Mereka mengikuti pembinaan Islam yang

berkesinambungan, dan berusaha mengaplikasikannya

dalam seluruh aspek kehidupan. Diharapkan orang-orang

yang mendampingi mereka adalah orang-orang yang

memiliki pemahaman Islam yang baik, berakhlak mulia,

dan mampu menjalankan peran sebagai qowam (pemimpin)

bagi istri dan anak-anaknya. Dengan tujuan agar

keshalihan sang akhwat dapat tetap terjaga dan

terpelihara bahkan berkembang dan meningkat seiring

dengan perannya sebagai istri, ibu, dan anggota dari

masyarakat.



Bila sang akhwat mendapatkan pendamping yang jauh di

bawah standar, misalnya tidak mengikuti sistem

pembinaan Islam yang terpadu (pemahaman Islamnya

kurang mendalam), perilaku dan akhlaknya kurang

terjaga, dikhawatirkan perkembangan sang akhwat selama

ini dalam membina dirinya jadi kurang optimal, karena

kurang didukung oleh pendamping yang mampu mengayomi

dan membina dirinya. Bahkan memiliki peluang untuk

menurunnya kualitas keimanan dan akhlak. Karena

bagaimanapun sedikit banyak peran pendamping hidup

memiliki pengaruh yang besar bagi diri kita.

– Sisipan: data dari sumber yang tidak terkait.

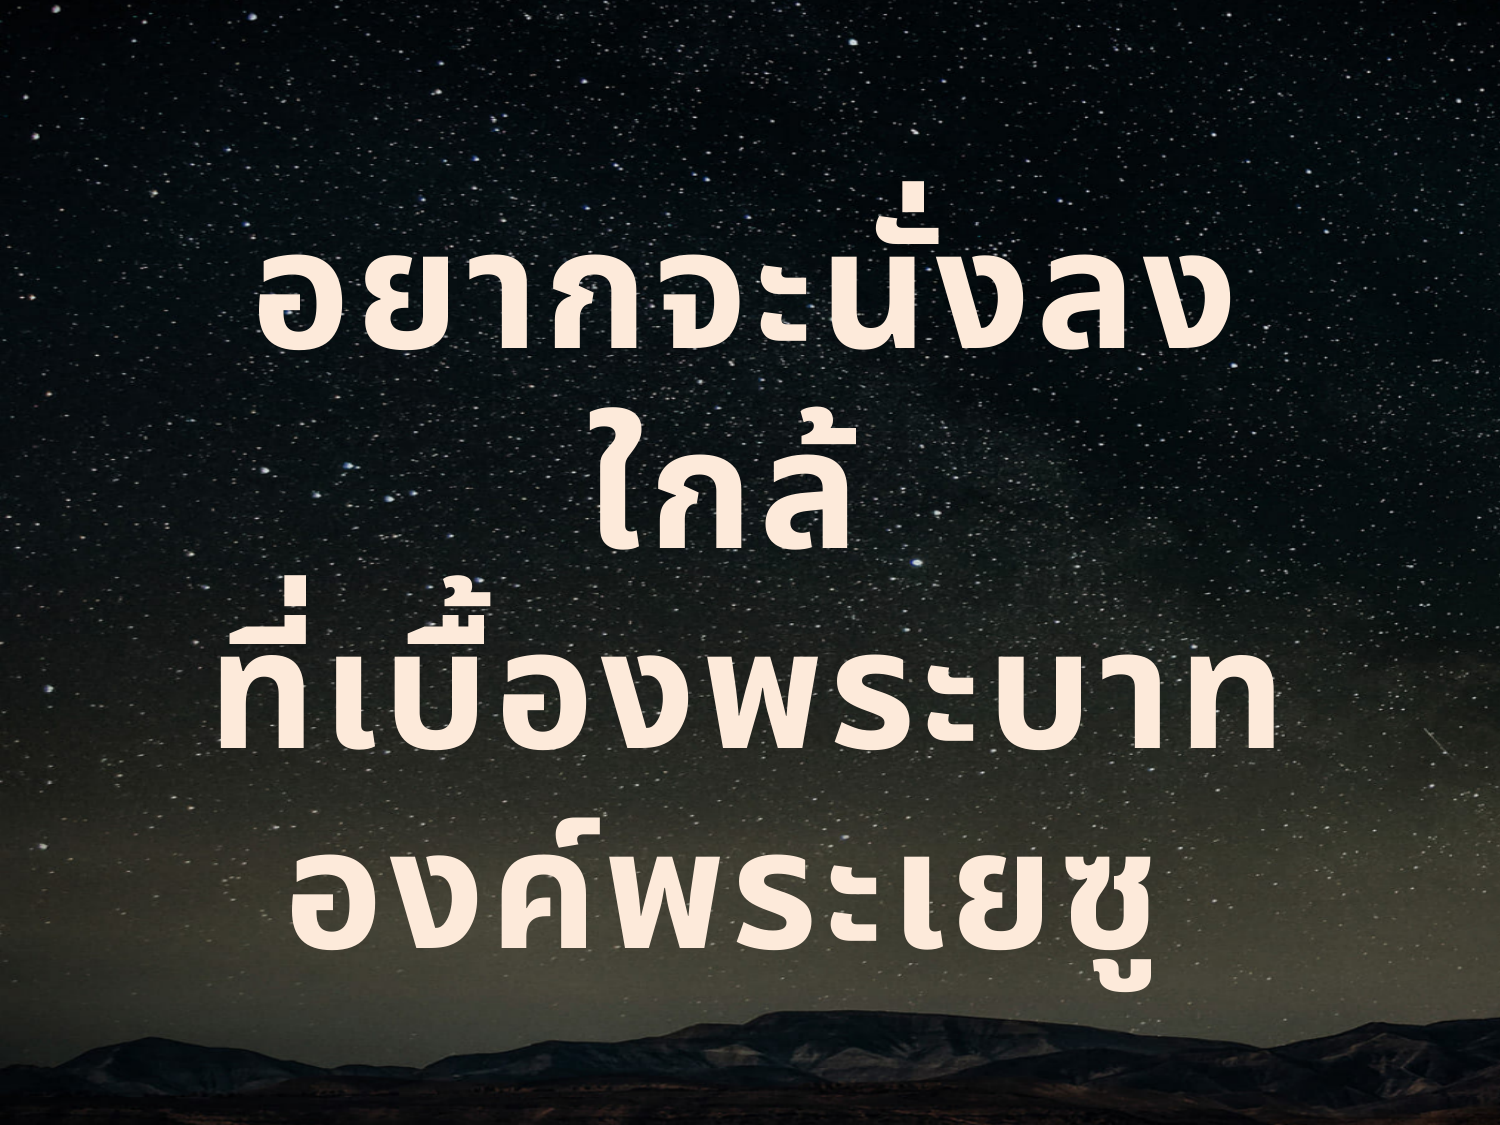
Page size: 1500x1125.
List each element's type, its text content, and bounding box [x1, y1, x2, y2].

text_box อยากจะนั่งลงใกล้ ที่เบื้องพระบาท องค์พระเยซู [147, 174, 1348, 990]
picture [0, 0, 1500, 1125]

Itulah sebabnya mengapa seorang wanita aktivis Islam

dianjurkan menikah dengan lelaki aktivis Islam juga,

dengan tujuan agar penerapan nilai-nilai Islamnya jadi

lebih integral lagi, dan dalam memecahkan segala

permasalah keluarga dan anak selanjutnya akan lebih

mudah karena didasari oleh visi dan nilai-nilai yang

dipahami bersama.



Namun demikan, tentunya tidak menutup kemungkinan

untuk seorang yang bukan aktivis untuk menyunting

seorang akhwat, asalkan si akhwat bersedia dan si

priapun harus terbuka terhadap nilai-nilai Keislaman

dan mau belajar untuk mendalaminya dengan lebih serius

lagi.



Karenanya, sebaiknya bila ke depannya kita memang

berniat ingin mempersunting seorang akhwat, ya kita

juga harus punya planning untuk pembinaan diri kita

dulu, misalnya dengan mengikuti kajian keislaman yang

rutin dan berkesinambungan dan dekat dengan para

aktivitis Islam, sehingga saat dipertemukan dengan

akhwat, pemahaman Islam kita tidak jomplang dengan

pemahaman Islam akhwatnya.



Termasuk dalam mencermati kebiasaan dan cara pandang

para aktivitas dalam etika melamar dan mendekati

seorang akhwat.



Dalam Islam memang tidak dianjurkan untuk berpacaran,

karena realitasnya pacaran memang terbukti sekali

mendekati zina. Tapi kebanyakan yang terjadi, banyak

para pria yang mempermainkan perasaan si akhwat yang

terjaga tersebut, si akhwat dibuat Ge-eR sedemikian

rupa dengan diberikan perhatian-perhatian yang intens

(padahal si pria cuma sekedar ingin uji coba aja dan

belum memiliki nyali untuk melamar apalagi untuk

menikah). Kebanyakan kasus, si akhwatnya yang menunggu

dan mengharap-harap cemas ingin segera dilamar, tapi

si prianya cuma memanfaatkannya sebagai teman curhat

atau teman untuk pendekatan saja untuk selanjutnya

lihat saja nanti.



Memang harus diakui, bagaimanapun seorang akhwat

tetaplah seorang wanita yang akan merasa senang dan

tersanjung bila diberikan perhatian dari seorang pria,

apalagi bila pria tersebut terlihat memiliki niat yang

serius.



Sangat disayangkan pada realitasnya banyak di kalangan

akhwat yang tidak menyadari bahwa pria-pria yang

datang dan memberikan perhatian kepadanya, tidak

semuanya berniat untuk meminang dengan serius. Tapi

kebanyakan hanya sekedar untuk penjajakan semata.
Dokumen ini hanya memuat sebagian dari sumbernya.